In het arrest wordt uitvoerig ingegaan op de voorgeschiedenis van het al dan niet opnemen van een regeling van concessies in de aanbestedingsrichtlijnen 92/50 (diensten) en 93/36(leveringen). De Raad heeft er destijds bewust voor gekozen het voorstel van de Commissie om de concessies in deze richtlijnen te regelen, niet over te nemen en de concessies buiten de werkingssfeer van de richtlijnen te houden.

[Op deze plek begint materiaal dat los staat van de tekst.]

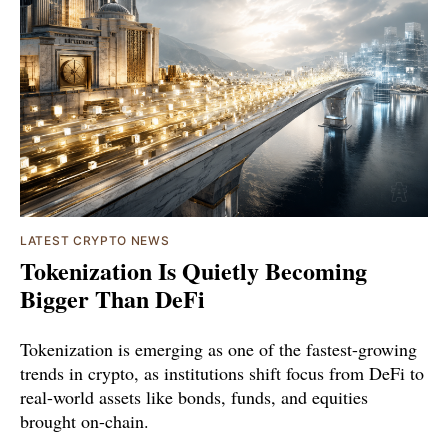
LATEST CRYPTO NEWS
Tokenization Is Quietly Becoming
Bigger Than DeFi
Tokenization is emerging as one of the fastest-growing
trends in crypto, as institutions shift focus from DeFi to
real-world assets like bonds, funds, and equities
brought on-chain.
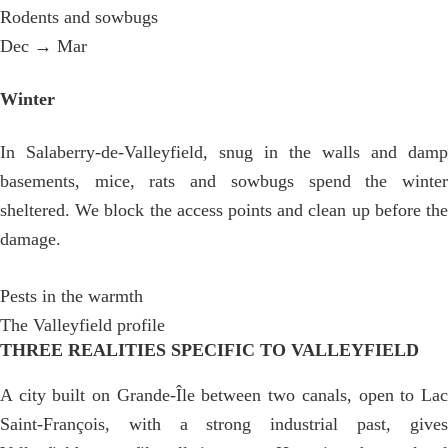
Rodents and sowbugs
Dec → Mar
Winter
In Salaberry-de-Valleyfield, snug in the walls and damp
basements, mice, rats and sowbugs spend the winter
sheltered. We block the access points and clean up before the
damage.
Pests in the warmth
The Valleyfield profile
THREE REALITIES SPECIFIC TO VALLEYFIELD
A city built on Grande-Île between two canals, open to Lac
Saint-François, with a strong industrial past, gives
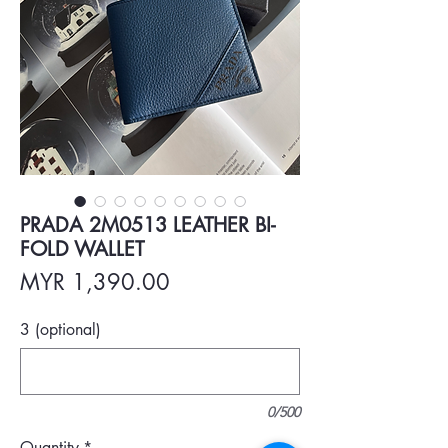
PRADA 2M0513 LEATHER BI-
FOLD WALLET
Price
MYR 1,390.00
3 (optional)
0/500
Quantity
*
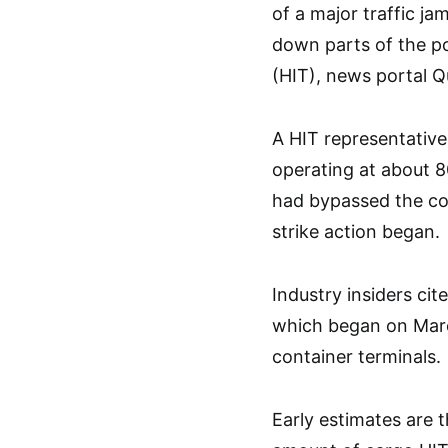
of a major traffic j
down parts of the po
(HIT), news portal Q
A HIT representative
operating at about 80
had bypassed the co
strike action began.
Industry insiders cit
which began on Marc
container terminals.
Early estimates are 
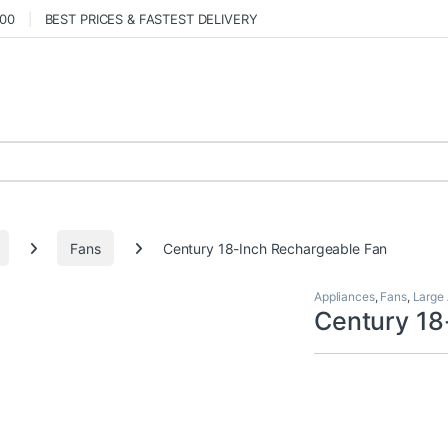
000
BEST PRICES & FASTEST DELIVERY
Fans
Century 18-Inch Rechargeable Fan
Appliances
,
Fans
,
Large
Century 18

Hoewel de uitspraak van het Hof is gedaan in het kader van een interpretatie van de richtlijn 93/38 (nutssector), kan gezien de gronden waarop het Hof zijn oordeel heeft gebaseerd, de conclusie worden getrokken dat concessies voor diensten niet onder de richtlijn 93/38 (nutssector) vallen van gelijke toepassing geacht worden op concessies in de klassieke sector (richtlijn 92/50 (diensten) en 93/36 (leveringen)).

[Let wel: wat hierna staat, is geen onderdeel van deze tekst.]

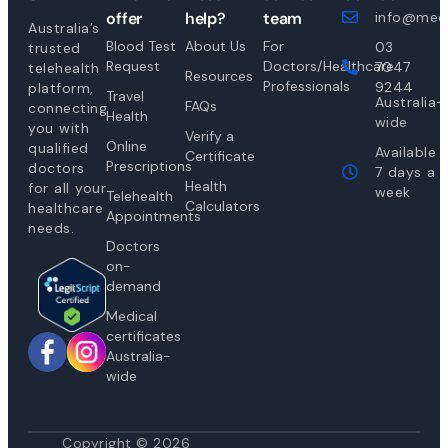
offer
help?
team
info@medi
Australia’s
Blood Test
About Us
For
03
trusted
Request
Doctors/Healthcare
7047
telehealth
Resources
Professionals
9244
platform,
Travel
Australia-
FAQs
connecting
Health
wide
you with
Verify a
Online
qualified
Available
Certificate
Prescriptions
doctors
7 days a
Health
for all your
week
Telehealth
Calculators
healthcare
Appointments
needs.
Doctors
on-
demand
Medical
certificates
Australia-
wide
Copyright © 2026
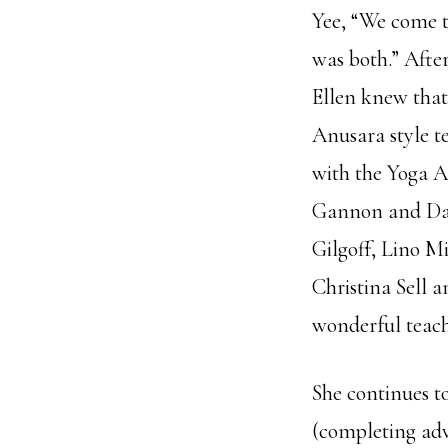
Yee, “We come to
was both.” Afte
Ellen knew that
Anusara style t
with the Yoga A
Gannon and Dav
Gilgoff, Lino Mi
Christina Sell 
wonderful teach
She continues t
(completing adv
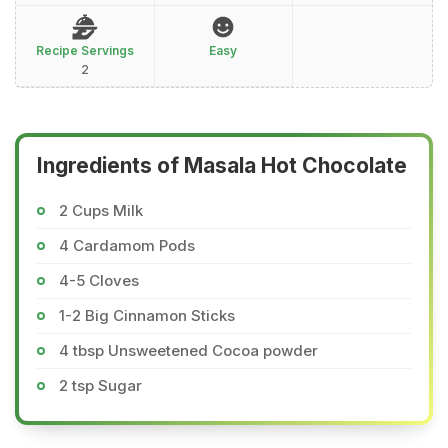
Recipe Servings
Easy
2
Ingredients of Masala Hot Chocolate
2 Cups Milk
4 Cardamom Pods
4-5 Cloves
1-2 Big Cinnamon Sticks
4 tbsp Unsweetened Cocoa powder
2 tsp Sugar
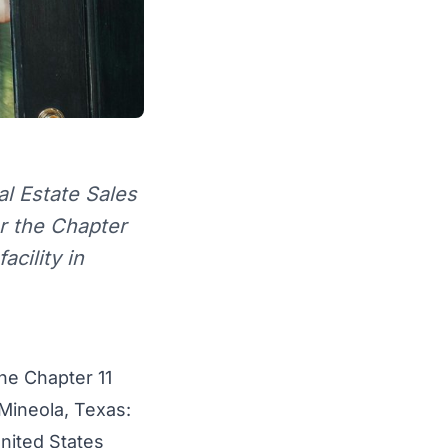
l Estate Sales
or the Chapter
acility in
the Chapter 11
Mineola, Texas
:
United States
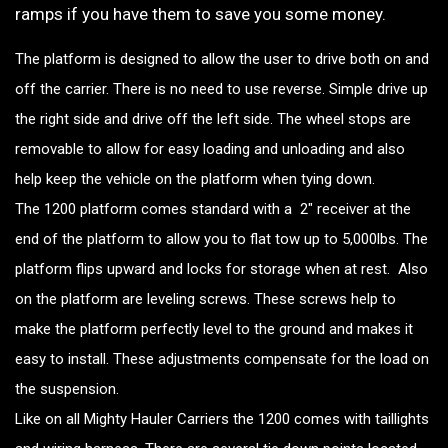
ramps if you have them to save you some money.
The platform is designed to allow the user to drive both on and
off the carrier. There is no need to use reverse. Simple drive up
the right side and drive off the left side. The wheel stops are
removable to allow for easy loading and unloading and also
help keep the vehicle on the platform when tying down.
The 1200 platform comes standard with a 2″ receiver at the
end of the platform to allow you to flat tow up to 5,000lbs. The
platform flips upward and locks for storage when at rest. Also
on the platform are leveling screws. These screws help to
make the platform perfectly level to the ground and makes it
easy to install. These adjustments compensate for the load on
the suspension.
Like on all Mighty Hauler Carriers the 1200 comes with taillights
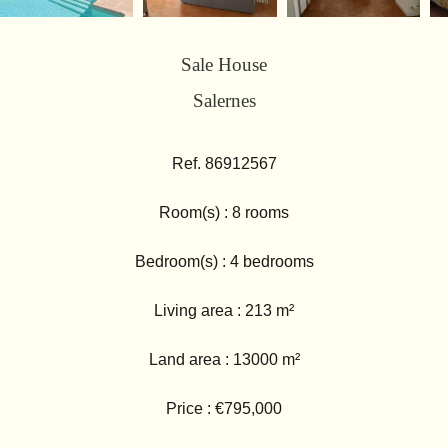
Sale House
Salernes
Ref. 86912567
Room(s) : 8 rooms
Bedroom(s) : 4 bedrooms
Living area : 213 m²
Land area : 13000 m²
Price : €795,000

Eerste inventarisatie van de gevolgen voor het beleid, de wetgeving, rechtspraak of rechtspraktijk op nationaal of europees niveau
In het kader van de huidige discussie rond de wijzigingen van de richtlijnen (het wetgevend pakket) is een regeling van de concessies in de richtlijnen voor leveringen en diensten niet aan de orde. Gelet op deze uitspraak van het Hof mag worden aangenomen dat deze benadering kan worden gehandhaafd. De aanbestedende diensten van de lidstaten blijven vrij concessies te verlenen zonder daarbij de aanbestedingsrichtlijnen in acht te nemen. Wel moet worden gewaakt voor inachtneming van het verbod van discriminatie naar nationaliteit, en het transparantiebeginsel: passende publicatie, voldoende rechtsbescherming en procedures die onpartijdig zijn.

Voorstel voor behandeling
Het fiche met bijbehorend arrest wordt ter informatie aan alle ministers toegezonden. In de nieuwsbrief van het IOEA wordt aan het arrest aandacht besteed.